EXERCISE OBJECTIVE: In the material below, find the line with "itu, halaman yang" and the line with "tersebut juga akan muncul apabila", then output those two lines and every line between them, exactly.

###

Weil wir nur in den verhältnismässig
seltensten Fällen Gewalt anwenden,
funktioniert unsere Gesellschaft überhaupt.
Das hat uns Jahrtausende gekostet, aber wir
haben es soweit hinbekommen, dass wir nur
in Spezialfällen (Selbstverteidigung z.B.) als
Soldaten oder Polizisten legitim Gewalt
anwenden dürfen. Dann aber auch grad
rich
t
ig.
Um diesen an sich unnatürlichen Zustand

###

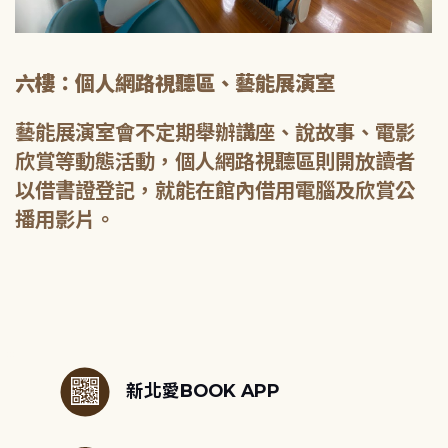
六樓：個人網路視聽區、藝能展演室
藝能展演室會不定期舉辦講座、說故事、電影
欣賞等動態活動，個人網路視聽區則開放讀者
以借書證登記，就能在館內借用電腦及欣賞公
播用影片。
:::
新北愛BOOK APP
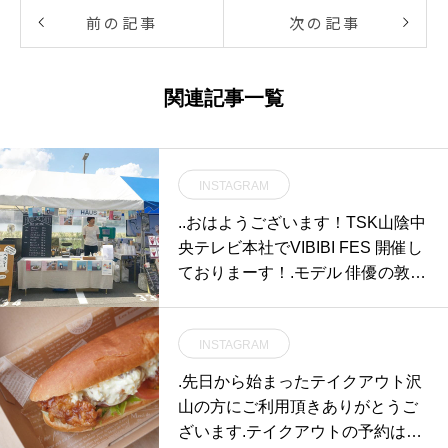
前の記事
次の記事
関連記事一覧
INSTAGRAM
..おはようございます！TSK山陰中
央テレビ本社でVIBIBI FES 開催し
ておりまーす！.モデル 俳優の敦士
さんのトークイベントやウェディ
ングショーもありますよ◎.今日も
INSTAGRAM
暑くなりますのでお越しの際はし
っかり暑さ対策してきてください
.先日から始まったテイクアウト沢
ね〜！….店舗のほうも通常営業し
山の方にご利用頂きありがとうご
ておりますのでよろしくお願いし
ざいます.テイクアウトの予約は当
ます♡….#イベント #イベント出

###

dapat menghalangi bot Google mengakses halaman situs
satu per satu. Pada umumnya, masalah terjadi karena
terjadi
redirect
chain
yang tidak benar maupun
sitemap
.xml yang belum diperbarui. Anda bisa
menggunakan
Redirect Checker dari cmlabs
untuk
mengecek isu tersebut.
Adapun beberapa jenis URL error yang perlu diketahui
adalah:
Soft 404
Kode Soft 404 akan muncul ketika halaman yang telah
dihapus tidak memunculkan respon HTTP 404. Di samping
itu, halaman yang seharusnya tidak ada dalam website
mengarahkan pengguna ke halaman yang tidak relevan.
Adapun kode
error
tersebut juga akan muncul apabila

###

SOLUTION:
itu, halaman yang seharusnya tidak ada dalam website
mengarahkan pengguna ke halaman yang tidak relevan.
Adapun kode
error
tersebut juga akan muncul apabila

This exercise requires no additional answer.